MATERIAL SUPPLIED:
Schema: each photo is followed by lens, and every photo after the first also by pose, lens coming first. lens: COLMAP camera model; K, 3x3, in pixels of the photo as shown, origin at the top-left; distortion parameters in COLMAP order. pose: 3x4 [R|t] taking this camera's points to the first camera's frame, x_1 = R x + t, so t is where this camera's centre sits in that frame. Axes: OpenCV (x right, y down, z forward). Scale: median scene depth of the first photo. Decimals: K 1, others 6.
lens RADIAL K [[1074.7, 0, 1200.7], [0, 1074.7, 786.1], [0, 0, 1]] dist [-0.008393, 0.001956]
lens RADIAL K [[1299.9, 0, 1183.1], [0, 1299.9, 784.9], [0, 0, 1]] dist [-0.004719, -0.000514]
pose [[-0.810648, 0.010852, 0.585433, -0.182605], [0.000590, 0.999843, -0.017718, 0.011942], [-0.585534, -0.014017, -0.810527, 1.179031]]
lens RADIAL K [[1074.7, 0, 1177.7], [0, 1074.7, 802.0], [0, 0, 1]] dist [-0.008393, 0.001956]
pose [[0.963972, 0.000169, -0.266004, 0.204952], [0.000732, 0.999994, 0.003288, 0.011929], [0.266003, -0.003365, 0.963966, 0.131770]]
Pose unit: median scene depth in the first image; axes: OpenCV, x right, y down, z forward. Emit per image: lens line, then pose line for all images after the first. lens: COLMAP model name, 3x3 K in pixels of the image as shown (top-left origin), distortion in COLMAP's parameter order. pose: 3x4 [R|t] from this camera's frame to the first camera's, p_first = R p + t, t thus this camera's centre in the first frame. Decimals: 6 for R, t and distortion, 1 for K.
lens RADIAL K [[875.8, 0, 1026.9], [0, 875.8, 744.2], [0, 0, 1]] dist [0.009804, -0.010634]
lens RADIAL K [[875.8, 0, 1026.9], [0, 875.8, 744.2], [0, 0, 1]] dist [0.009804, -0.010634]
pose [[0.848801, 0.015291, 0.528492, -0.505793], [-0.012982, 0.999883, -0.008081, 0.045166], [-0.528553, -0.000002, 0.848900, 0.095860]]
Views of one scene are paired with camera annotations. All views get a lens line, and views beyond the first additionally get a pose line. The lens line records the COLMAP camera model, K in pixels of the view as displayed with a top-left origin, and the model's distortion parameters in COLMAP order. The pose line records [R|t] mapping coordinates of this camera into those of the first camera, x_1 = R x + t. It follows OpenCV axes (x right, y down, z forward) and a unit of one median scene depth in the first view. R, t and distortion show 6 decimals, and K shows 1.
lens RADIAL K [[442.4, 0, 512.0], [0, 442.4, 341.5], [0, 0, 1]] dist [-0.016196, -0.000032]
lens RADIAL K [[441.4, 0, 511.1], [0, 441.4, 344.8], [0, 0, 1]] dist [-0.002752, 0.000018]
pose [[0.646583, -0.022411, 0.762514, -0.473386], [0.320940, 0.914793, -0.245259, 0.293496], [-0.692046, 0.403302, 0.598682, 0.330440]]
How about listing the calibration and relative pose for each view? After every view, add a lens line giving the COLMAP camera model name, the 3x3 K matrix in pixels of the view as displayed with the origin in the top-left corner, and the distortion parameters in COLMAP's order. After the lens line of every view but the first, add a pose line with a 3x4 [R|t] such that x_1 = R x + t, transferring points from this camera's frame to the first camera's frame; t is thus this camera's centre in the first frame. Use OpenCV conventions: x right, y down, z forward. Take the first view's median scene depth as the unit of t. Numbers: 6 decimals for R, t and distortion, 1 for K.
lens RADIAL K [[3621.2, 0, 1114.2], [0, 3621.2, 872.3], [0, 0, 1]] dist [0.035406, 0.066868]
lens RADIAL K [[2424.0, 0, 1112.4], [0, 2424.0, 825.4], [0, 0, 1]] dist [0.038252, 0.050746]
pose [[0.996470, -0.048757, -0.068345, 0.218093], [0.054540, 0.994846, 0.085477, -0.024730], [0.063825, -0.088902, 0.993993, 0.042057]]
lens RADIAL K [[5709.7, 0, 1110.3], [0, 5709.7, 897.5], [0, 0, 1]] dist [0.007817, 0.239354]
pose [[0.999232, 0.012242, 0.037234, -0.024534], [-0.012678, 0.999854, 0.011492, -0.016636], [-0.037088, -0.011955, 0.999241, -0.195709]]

YOUR ASSIGNMENT:
You are asked to transcribe the complete data exactly.

TASK SOLUTION:
Schema: each photo is followed by lens, and every photo after the first also by pose, lens coming first. lens: COLMAP camera model; K, 3x3, in pixels of the photo as shown, origin at the top-left; distortion parameters in COLMAP order. pose: 3x4 [R|t] taking this camera's points to the first camera's frame, x_1 = R x + t, so t is where this camera's centre sits in that frame. Axes: OpenCV (x right, y down, z forward). Scale: median scene depth of the first photo. Decimals: K 1, others 6.
lens RADIAL K [[1074.7, 0, 1200.7], [0, 1074.7, 786.1], [0, 0, 1]] dist [-0.008393, 0.001956]
lens RADIAL K [[1299.9, 0, 1183.1], [0, 1299.9, 784.9], [0, 0, 1]] dist [-0.004719, -0.000514]
pose [[-0.810648, 0.010852, 0.585433, -0.182605], [0.000590, 0.999843, -0.017718, 0.011942], [-0.585534, -0.014017, -0.810527, 1.179031]]
lens RADIAL K [[1074.7, 0, 1177.7], [0, 1074.7, 802.0], [0, 0, 1]] dist [-0.008393, 0.001956]
pose [[0.963972, 0.000169, -0.266004, 0.204952], [0.000732, 0.999994, 0.003288, 0.011929], [0.266003, -0.003365, 0.963966, 0.131770]]
Pose unit: median scene depth in the first image; axes: OpenCV, x right, y down, z forward. Emit per image: lens line, then pose line for all images after the first. lens: COLMAP model name, 3x3 K in pixels of the image as shown (top-left origin), distortion in COLMAP's parameter order. pose: 3x4 [R|t] from this camera's frame to the first camera's, p_first = R p + t, t thus this camera's centre in the first frame. Decimals: 6 for R, t and distortion, 1 for K.
lens RADIAL K [[875.8, 0, 1026.9], [0, 875.8, 744.2], [0, 0, 1]] dist [0.009804, -0.010634]
lens RADIAL K [[875.8, 0, 1026.9], [0, 875.8, 744.2], [0, 0, 1]] dist [0.009804, -0.010634]
pose [[0.848801, 0.015291, 0.528492, -0.505793], [-0.012982, 0.999883, -0.008081, 0.045166], [-0.528553, -0.000002, 0.848900, 0.095860]]
Views of one scene are paired with camera annotations. All views get a lens line, and views beyond the first additionally get a pose line. The lens line records the COLMAP camera model, K in pixels of the view as displayed with a top-left origin, and the model's distortion parameters in COLMAP order. The pose line records [R|t] mapping coordinates of this camera into those of the first camera, x_1 = R x + t. It follows OpenCV axes (x right, y down, z forward) and a unit of one median scene depth in the first view. R, t and distortion show 6 decimals, and K shows 1.
lens RADIAL K [[442.4, 0, 512.0], [0, 442.4, 341.5], [0, 0, 1]] dist [-0.016196, -0.000032]
lens RADIAL K [[441.4, 0, 511.1], [0, 441.4, 344.8], [0, 0, 1]] dist [-0.002752, 0.000018]
pose [[0.646583, -0.022411, 0.762514, -0.473386], [0.320940, 0.914793, -0.245259, 0.293496], [-0.692046, 0.403302, 0.598682, 0.330440]]
How about listing the calibration and relative pose for each view? After every view, add a lens line giving the COLMAP camera model name, the 3x3 K matrix in pixels of the view as displayed with the origin in the top-left corner, and the distortion parameters in COLMAP's order. After the lens line of every view but the first, add a pose line with a 3x4 [R|t] such that x_1 = R x + t, transferring points from this camera's frame to the first camera's frame; t is thus this camera's centre in the first frame. Use OpenCV conventions: x right, y down, z forward. Take the first view's median scene depth as the unit of t. Numbers: 6 decimals for R, t and distortion, 1 for K.
lens RADIAL K [[3621.2, 0, 1114.2], [0, 3621.2, 872.3], [0, 0, 1]] dist [0.035406, 0.066868]
lens RADIAL K [[2424.0, 0, 1112.4], [0, 2424.0, 825.4], [0, 0, 1]] dist [0.038252, 0.050746]
pose [[0.996470, -0.048757, -0.068345, 0.218093], [0.054540, 0.994846, 0.085477, -0.024730], [0.063825, -0.088902, 0.993993, 0.042057]]
lens RADIAL K [[5709.7, 0, 1110.3], [0, 5709.7, 897.5], [0, 0, 1]] dist [0.007817, 0.239354]
pose [[0.999232, 0.012242, 0.037234, -0.024534], [-0.012678, 0.999854, 0.011492, -0.016636], [-0.037088, -0.011955, 0.999241, -0.195709]]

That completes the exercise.